Architektur ist kein Kunsthandwerk.
Architektur wird mit dem Kopf gemacht oder findet nicht statt.
Entscheidungsketten
Doch genug des Lamentierens.
Wir setzen bei der unzeitgemäßen Vorstellung an: der Möglichkeit vernunftgemäßen
Handelns in der Architektur. "Vernunft" wird hier nicht als Begriff mit philosophischer
Breite gebraucht, sondern als sprachliches Vehikel zur Umschreibung einer
zweckgerichteten Tätigkeit, die im weitesten Sinne zur "Verbesserung des Lebens"

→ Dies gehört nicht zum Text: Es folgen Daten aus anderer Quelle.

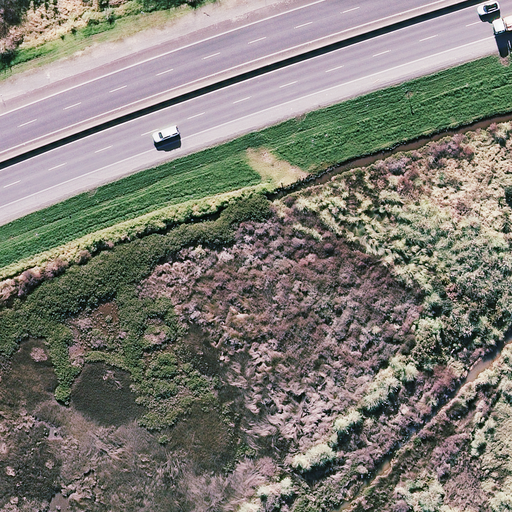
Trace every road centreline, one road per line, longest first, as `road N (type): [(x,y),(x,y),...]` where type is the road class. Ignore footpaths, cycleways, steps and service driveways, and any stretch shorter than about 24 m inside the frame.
road 1 (trunk): [(511,13),(279,86),(0,191)]
road 2 (trunk): [(0,131),(380,0)]
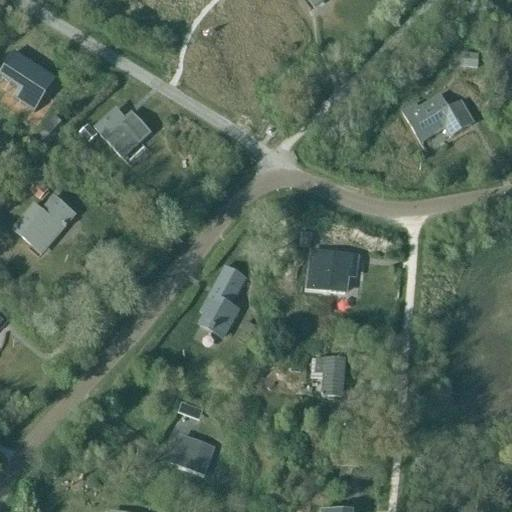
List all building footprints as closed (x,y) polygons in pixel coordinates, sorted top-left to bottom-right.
[(306,0),(314,10),(327,0),(306,0)] [(14,55),(0,76),(0,81),(18,93),(13,101),(34,115),(56,82),(14,55)] [(476,70),(477,58),(462,57),(461,69),(476,70)] [(400,115),(419,147),(444,133),(449,142),(474,127),(461,103),(447,111),(439,98),(417,111),(415,106),(400,115)] [(115,113),(94,132),(122,162),(149,136),(131,117),(124,123),(115,113)] [(54,119),(42,131),(50,138),(61,126),(54,119)] [(95,139),(86,130),(79,137),(87,146),(95,139)] [(37,185),(28,195),(38,204),(47,194),(37,185)] [(38,238),(49,247),(74,219),(53,200),(41,214),(33,208),(12,232),(30,248),(38,238)] [(300,233),(297,249),(308,251),(311,235),(300,233)] [(312,254),(307,291),(344,296),(347,272),(350,272),(355,273),(357,259),(312,254)] [(228,312),(245,282),(224,270),(200,314),(205,317),(200,327),(209,332),(209,333),(212,335),(213,334),(223,339),(235,316),(228,312)] [(246,344),(254,329),(246,324),(238,339),(246,344)] [(321,398),(340,399),(343,362),(317,360),(316,374),(323,374),(321,398)] [(182,408),(179,416),(191,420),(193,412),(182,408)] [(178,469),(203,478),(213,451),(181,440),(178,449),(184,451),(178,469)] [(340,465),(339,484),(350,485),(352,466),(340,465)]
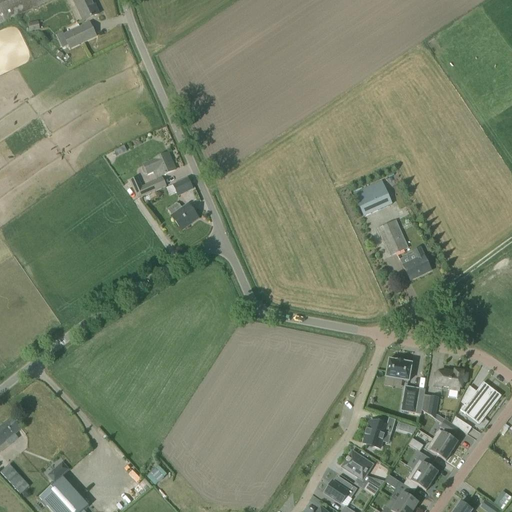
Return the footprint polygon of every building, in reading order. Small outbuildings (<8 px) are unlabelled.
[(0,0),(0,24),(16,16),(50,0),(0,0)] [(73,0),(84,22),(99,15),(91,0),(73,0)] [(90,23),(63,36),(62,33),(56,36),(62,49),(68,46),(70,49),(96,37),(90,23)] [(153,173),(155,179),(175,170),(168,154),(153,160),(142,165),(143,167),(142,169),(144,173),(146,173),(147,176),(153,173)] [(156,181),(142,187),(138,178),(129,181),(138,200),(154,193),(155,193),(167,187),(162,178),(161,178),(156,181)] [(173,186),(178,197),(192,190),(187,179),(173,186)] [(364,218),(392,205),(381,181),(353,194),(364,218)] [(178,202),(183,207),(188,203),(183,197),(178,202)] [(182,209),(179,205),(177,204),(167,211),(181,231),(198,219),(188,205),(182,209)] [(409,215),(397,220),(400,225),(411,220),(409,215)] [(406,249),(394,222),(376,230),(388,257),(406,249)] [(430,271),(426,262),(424,257),(419,248),(411,252),(415,261),(403,267),(410,281),(430,271)] [(389,360),(385,378),(408,382),(412,364),(403,363),(403,362),(397,361),(397,362),(389,360)] [(435,375),(433,385),(436,385),(436,388),(441,389),(442,386),(449,387),(448,390),(459,392),(460,388),(462,389),(463,383),(466,383),(467,375),(463,374),(463,373),(454,371),(454,373),(444,371),(444,374),(438,373),(438,375),(435,375)] [(465,414),(468,409),(482,420),(501,396),(483,383),(465,406),(464,405),(460,410),(465,414)] [(405,388),(401,411),(415,414),(419,390),(405,388)] [(437,416),(436,420),(442,424),(445,421),(438,416),(437,416)] [(0,453),(9,446),(8,444),(16,438),(13,434),(20,429),(11,419),(0,427),(0,453)] [(366,436),(363,443),(380,449),(385,433),(391,435),(395,421),(389,419),(386,427),(370,422),(369,423),(367,428),(368,428),(367,430),(365,435),(366,436)] [(459,420),(455,427),(458,429),(467,435),(471,428),(459,420)] [(442,424),(440,428),(453,437),(458,429),(455,427),(452,425),(445,421),(442,424)] [(406,426),(404,433),(412,435),(416,429),(406,426)] [(458,443),(439,431),(432,440),(451,452),(458,443)] [(423,447),(412,439),(408,446),(419,453),(423,447)] [(451,452),(432,440),(426,449),(445,462),(451,452)] [(352,452),(342,468),(362,481),(373,466),(352,452)] [(438,473),(430,468),(434,462),(423,455),(419,461),(413,470),(432,483),(438,473)] [(61,462),(47,475),(54,482),(68,469),(61,462)] [(413,470),(403,485),(414,492),(418,487),(426,492),(432,483),(413,470)] [(389,476),(384,483),(395,490),(399,483),(389,476)] [(62,478),(39,498),(51,511),(83,511),(88,507),(62,478)] [(351,500),(357,490),(338,478),(334,484),(333,483),(325,495),(341,505),(346,497),(351,500)] [(368,483),(363,491),(374,498),(379,490),(368,483)] [(412,511),(418,503),(403,493),(397,503),(411,511),(412,511)] [(478,504),(482,498),(475,493),(471,499),(478,504)] [(487,502),(481,509),(485,511),(499,511),(500,511),(487,502)] [(411,511),(397,503),(390,511),(411,511)] [(460,503),(453,511),(471,511),(472,510),(460,503)]
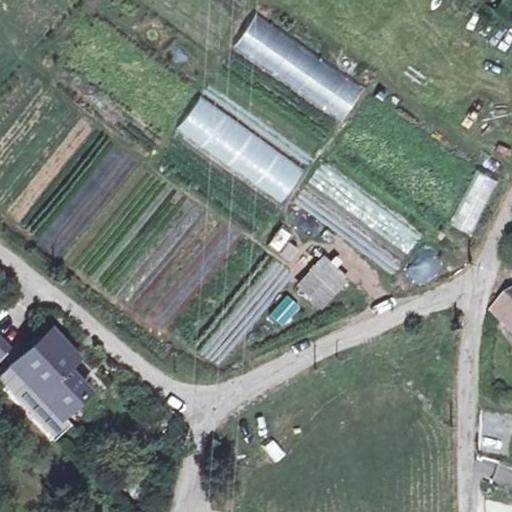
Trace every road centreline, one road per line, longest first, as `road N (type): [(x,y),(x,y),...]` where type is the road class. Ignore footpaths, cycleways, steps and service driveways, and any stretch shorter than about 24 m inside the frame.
road 1 (residential): [(485,284),(273,370),(213,408)]
road 2 (residential): [(213,408),(145,374),(0,256)]
road 3 (residential): [(485,284),(473,352),(468,511)]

(nach A. N. Whitehead) führt. So kann man einen architektonischen Entwurf, der sich
offenbar aus vielen Einzelgedanken und Entscheidungsschritten zusammensetzt, so
entwickeln, dass eine zusammenhängende, auf den vorgenannten Zweck gerichtete
und dabei nachvollziehbare gedankliche Struktur entsteht. Produkte eines solchen
Entwerfens sind Gebäude, die sich durch eine hohe "Transparenz" auszeichnen,
denn sie eröffnen dem Betrachter/Bewohner die Möglichkeit, in ihr "Inneres", in das
tragende gedankliche Gerüst "hineinzuschauen". Sie sind damit dem Werkzeug
verwandter als dem Werk.
Diese Art des Entwerfen ist seltener anzutreffen als man annehmen könnte: Viele
Architekten berufen sich zwar auf ihre "Entwurfskonzeption", ihr gedankliches Gerüst,
wohinter sich aber oft ein undurchsichtiges Gewebe sich verbirgt, wo spontane
Einfälle, Zeitgeistiges und Persönliches sich planlos vermischen mit objektivierbaren
Sachentscheidungen.
Ziel des Entwurfsprozesses ist nicht eine bestimmte Form, sondern die möglichst
umfassende bauliche Präzisierung eines spezifischen Werkzeuges zu dem Zweck
der "Verbesserung des Lebens".
Selten findet man in der Architektur einen Zusammenhang, der nicht nur für andere
nachvollziehbar ist, sondern wo das Nachvollzogene, das bloß Zusammengestellte
wirklich übertroffen wird durch das Auftreten weiterreichender Bedeutungen, die der
Verbesserung des Lebens dienen.
Wir sehen das Persönliche, Künstlerische also primär in der Bewältigung von
zweckgerichteten Entscheidungsschritten sich verwirklichen und weniger in der
Entwicklung und Anwendung von eigenen Gestaltungsabsichten. Nur das Metier der
Architektur ist durch das Mittel des konzeptionellen Denkens in der Lage, alle auf das
Bauen einwirkenden Kräften und Faktoren zu einem bedeutungsvollen Ganzen im
obengenannten Sinn zusammenzuführen.
Die Umkehrung des Vorganges, das Rückführen des Wahrgenommenen auf ihm die
zugrunde liegenden Strukturen, führt zu der Frage, welches die Mittel sind, um das
einer Situation, einem Ort, innewohnende Architektonische, das auf seine
Formulierung wartet, herauszuarbeiten und zur Entfaltung zu bringen.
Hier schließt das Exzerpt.